Koefisien determinasi digunakan untuk membuat presentase variasi variabel independen terhadap variabel dependen serta seberapa besar pengaruh dari faktor lain yang tidak dimasukkan ke dalam penelitian. Jika nilai koefisien determinasi adalah 1 berarti kuatnya kemampuan fluktuasi variabel dependen, sebaliknya jika nilainya mendekati angka 0, maka semakin rendah kemampuan fluktuasi variabel dependen (Ghozali, 2006:83). Nilai R2 makin mendekati 0 maka pengaruh semua variabel

independen terhadap variabel dependen makin kecil dan sebaliknya nilai R2 makin mendekati 1 maka pengaruh semua variabel independen terhadap variabel dependen makin besar.

Koefisien determinasi memiliki kelemahan, yaitu bias terhadap jumlah variabel bebas dan jumlah pengamatan dalam model akan

meningkatkan R2 meskipun variabel yang dimasukkan tidak memiliki pengaruh yang signifikan terhadap variabel terikatnya.

Untuk mengurangi kelemahan tersebut maka digunakan koefisien determinasi yang telah disesuaikan, Adjusted R Square.
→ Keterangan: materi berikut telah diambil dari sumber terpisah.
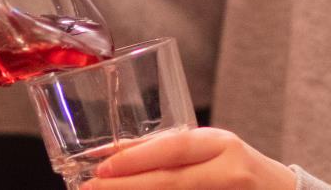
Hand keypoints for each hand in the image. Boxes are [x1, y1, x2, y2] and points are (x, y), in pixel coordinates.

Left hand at [83, 128, 295, 189]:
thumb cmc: (238, 170)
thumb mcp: (210, 150)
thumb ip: (172, 151)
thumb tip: (115, 153)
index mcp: (222, 145)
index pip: (173, 149)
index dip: (135, 159)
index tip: (100, 167)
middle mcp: (229, 171)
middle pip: (170, 181)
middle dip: (125, 187)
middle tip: (91, 188)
Bertambahnya variabel-variabel independen akan semakin memperkecil Adjusted R Square. Nilai Adjusted R Square masih bisa bertambah apabila nilai t absolut variabel yang ditambahkan lebih besar dari 1. Semkin besar Adjusted R Square semakin baik pula model yang digunakan (Winarno, 2015:4.23).